Module 1 : General Introduction
Lecture 1 : Introduction
 
   Introduction

General topology, a language for communicating ideas of continuous geometry, provides us useful tools for studying local properties of space. Notions of compactness and connectedness though important, are quite inadequate for obtaining a reasonable understanding of the global geometry of space. For example, the sphere and the torus are not homeomorphic although they are both compact, path-connected, locally connected metric spaces.

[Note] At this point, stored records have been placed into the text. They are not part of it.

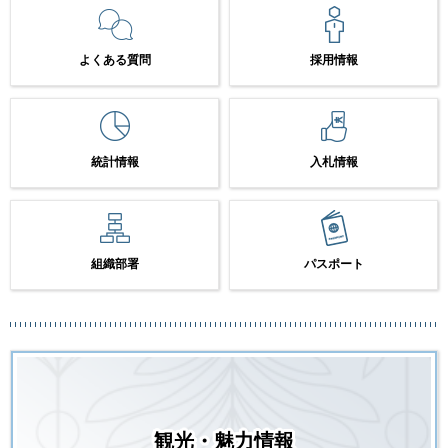
よくある質問
採用情報
統計情報
入札情報
組織部署
パスポート
観光・魅力情報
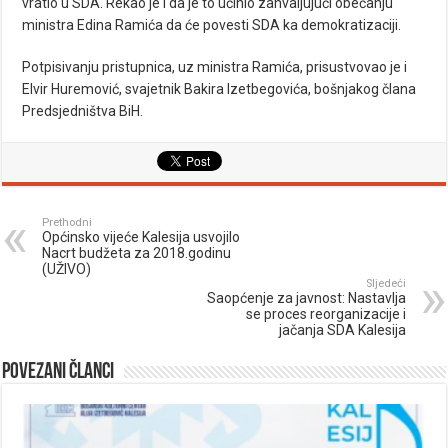
vratio u SDA. Rekao je i da je to učinio zahvaljujući obećanju
ministra Edina Ramića da će povesti SDA ka demokratizaciji.
Potpisivanju pristupnica, uz ministra Ramića, prisustvovao je i
Elvir Huremović, svajetnik Bakira Izetbegovića, bošnjakog člana
Predsjedništva BiH.
Prethodni
Općinsko vijeće Kalesija usvojilo
Nacrt budžeta za 2018.godinu
(UŽIVO)
Sljedeći
Saopćenje za javnost: Nastavlja
se proces reorganizacije i
jačanja SDA Kalesija
Povezani članci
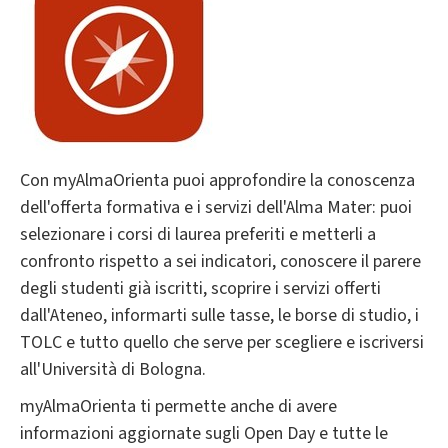
Con myAlmaOrienta puoi approfondire la conoscenza
dell'offerta formativa e i servizi dell'Alma Mater:
puoi
selezionare i corsi di laurea preferiti e metterli a
confronto rispetto a sei indicatori, conoscere il parere
degli studenti già iscritti, scoprire i servizi offerti
dall'Ateneo, informarti sulle tasse, le borse di studio, i
TOLC e tutto quello che serve per scegliere e iscriversi
all'Università di Bologna.
myAlmaOrienta ti permette anche di avere
informazioni aggiornate sugli Open Day e tutte le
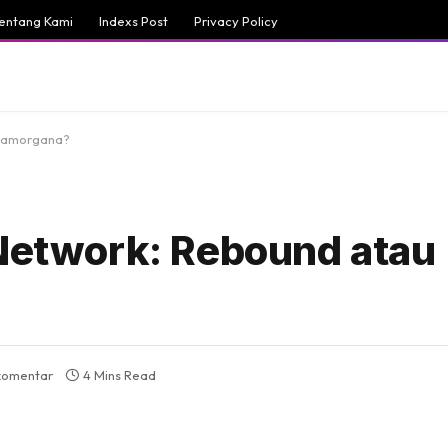
entang Kami
Indexs Post
Privacy Policy
atamorgana?
 Network: Rebound atau
komentar
4 Mins Read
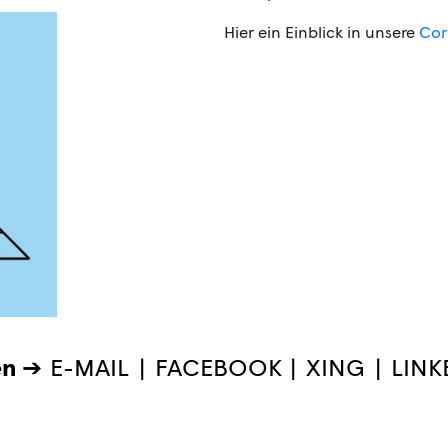
Hier ein Einblick in unsere
Cor
en ➔
E-MAIL
|
FACEBOOK
|
XING
|
LINK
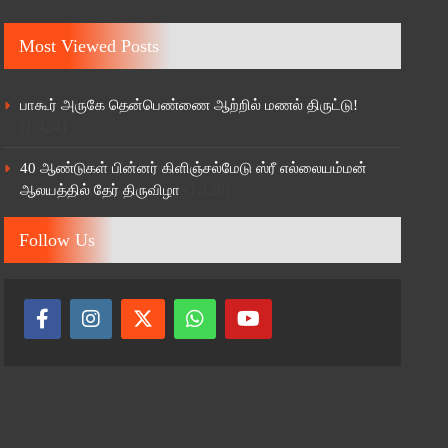
Most Viewed Posts
பாகூர் அருகே தென்பெண்ணை ஆற்றில் மணல் திருட்டு!
(1,424)
40 ஆண்டுகள் பின்னர் கிளிஞ்சல்மேடு ஸ்ரீ எல்லையம்மன்
ஆலயத்தில் தேர் திருவிழா
(1,126)
Follow Us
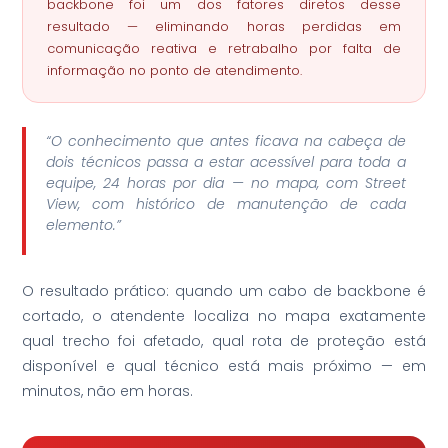
backbone foi um dos fatores diretos desse
resultado — eliminando horas perdidas em
comunicação reativa e retrabalho por falta de
informação no ponto de atendimento.
“O conhecimento que antes ficava na cabeça de
dois técnicos passa a estar acessível para toda a
equipe, 24 horas por dia — no mapa, com Street
View, com histórico de manutenção de cada
elemento.”
O resultado prático: quando um cabo de backbone é
cortado, o atendente localiza no mapa exatamente
qual trecho foi afetado, qual rota de proteção está
disponível e qual técnico está mais próximo — em
minutos, não em horas.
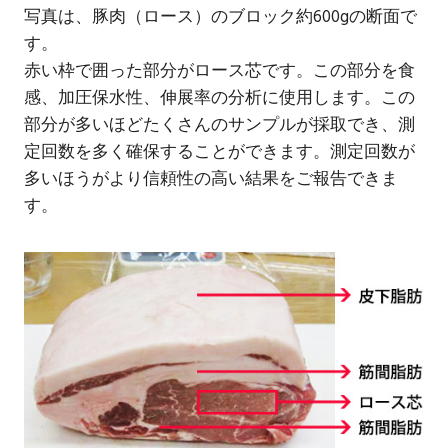
写真は、豚肉（ロース）のブロック約600gの断面で
す。
赤い枠で囲った部分がロース芯です。この部分を食
感、加圧保水性、伸展率の分析に使用します。この
部分が多いほどたくさんのサンプルが採取でき、測
定回数を多く確保することができます。測定回数が
多いほうがより信頼性の高い結果をご報告できま
す。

Algebraic topology is a powerful tool in global analysis - the study involving the global geometry of space. It is difficult to define precisely at this point what global analysis is. Perhaps the few examples discussed in the following paragraphs may help in understanding this. The most basic example comes from advanced calculus in connection with Stokes' theorem where a student encounters the notion of orientability of a two dimensional surface in $ \mathbb{R}^3$. A sphere is easily seen to be orientable inasmuch as it has ``two sides''. Small pieces of a surface obviously have ``two sides'' but the Möbius band ``has only one side''. How would one formulate a precise notion of an orientable surface and prove that the Möbius band is non-orientable? Is non-orientability an intrinsic property of the surface or does it depend on the way the surface is presented in $ \mathbb{R}^3$?

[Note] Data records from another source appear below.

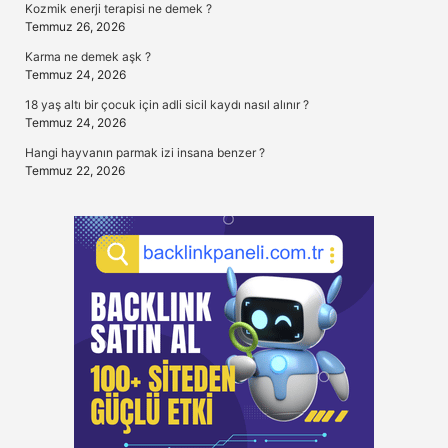
Kozmik enerji terapisi ne demek ?
Temmuz 26, 2026
Karma ne demek aşk ?
Temmuz 24, 2026
18 yaş altı bir çocuk için adli sicil kaydı nasıl alınır ?
Temmuz 24, 2026
Hangi hayvanın parmak izi insana benzer ?
Temmuz 22, 2026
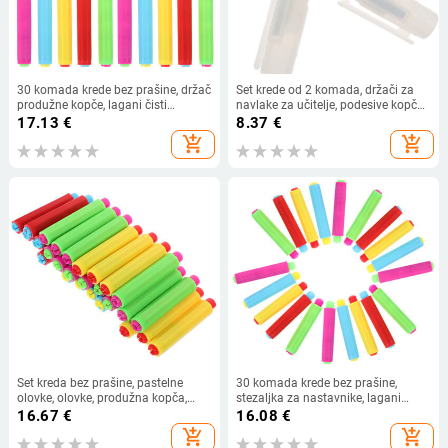
30 komada krede bez prašine, držač
Set krede od 2 komada, držači za
produžne kopče, lagani čisti
navlake za učitelje, podesive kopče,
poklopac, polipropilen, podesivi
držač za ploče, topiv u vodi,
17.13
€
8.37
€
držači za učitelje
priručnik
add_shopping_cart
add_shopping_cart
Set kreda bez prašine, pastelne
30 komada krede bez prašine,
olovke, olovke, produžna kopča,
stezaljka za nastavnike, lagani
podesivi držači za učitelje, str.
profesionalni držač, uredske olovke
16.67
€
16.08
€
add_shopping_cart
add_shopping_cart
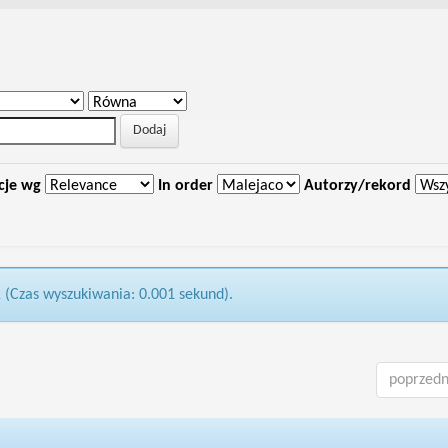
cje wg
In order
Autorzy/rekord
1 (Czas wyszukiwania: 0.001 sekund).
poprzedn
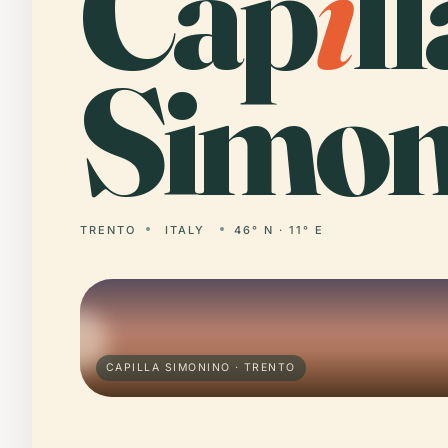
Cap
i
ll
Simon
TRENTO
ITALY
46° N · 11° E
CAPILLA SIMONINO · TRENTO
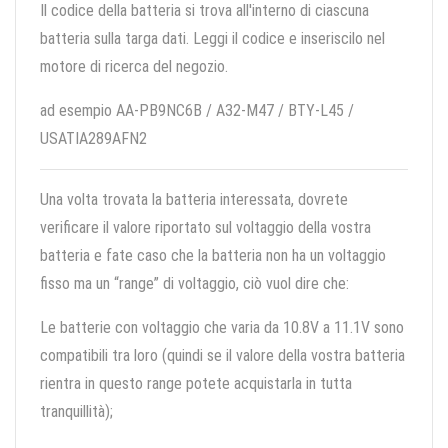
Il codice della batteria si trova all'interno di ciascuna
batteria sulla targa dati. Leggi il codice e inseriscilo nel
motore di ricerca del negozio.
ad esempio AA-PB9NC6B / A32-M47 / BTY-L45 /
USATIA289AFN2
Una volta trovata la batteria interessata, dovrete
verificare il valore riportato sul voltaggio della vostra
batteria e fate caso che la batteria non ha un voltaggio
fisso ma un “range” di voltaggio, ciò vuol dire che:
Le batterie con voltaggio che varia da 10.8V a 11.1V sono
compatibili tra loro (quindi se il valore della vostra batteria
rientra in questo range potete acquistarla in tutta
tranquillità);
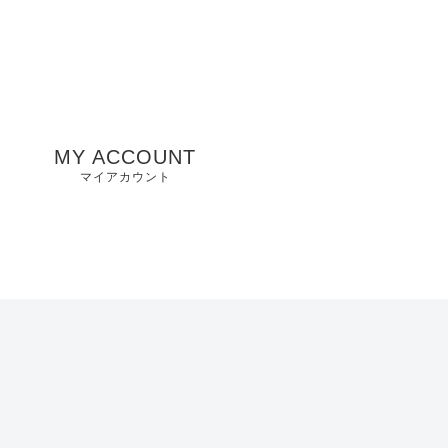
MY ACCOUNT
マイアカウント
州
山口県店舗
お気に入り
兵庫県店舗
愛知県店舗
大阪府店舗
静岡県店舗
滋賀県店舗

Frequently one also sees an interplay between local and global analysis. The powerful algebraic techniques that we shall develop streamlines the process of piecing together local information (which is often trivial) to provide non-trivial information on the global geometry of space. A good example illustrating this ``piecing of local information'' is provided by the proof of the famous theorem in complex analysis asserting the impossibility of a continuous branch of the argument function on the punctured plane $ \mathbb{C} - \{0\}$. Although formal use of algebraic topology can be avoided for this specific case, it is less obvious that the function $ \sqrt{1-z^2}$ is holomorphic on $ \mathbb{C} - [-1, 1]$. Analogous problems in several dimensions would be practically intractable without the use of algebraic topology or some other equally powerful tool in global analysis.

The first example in our list is provided by the famous Jordan curve theorem which also arose in connections with complex analysis.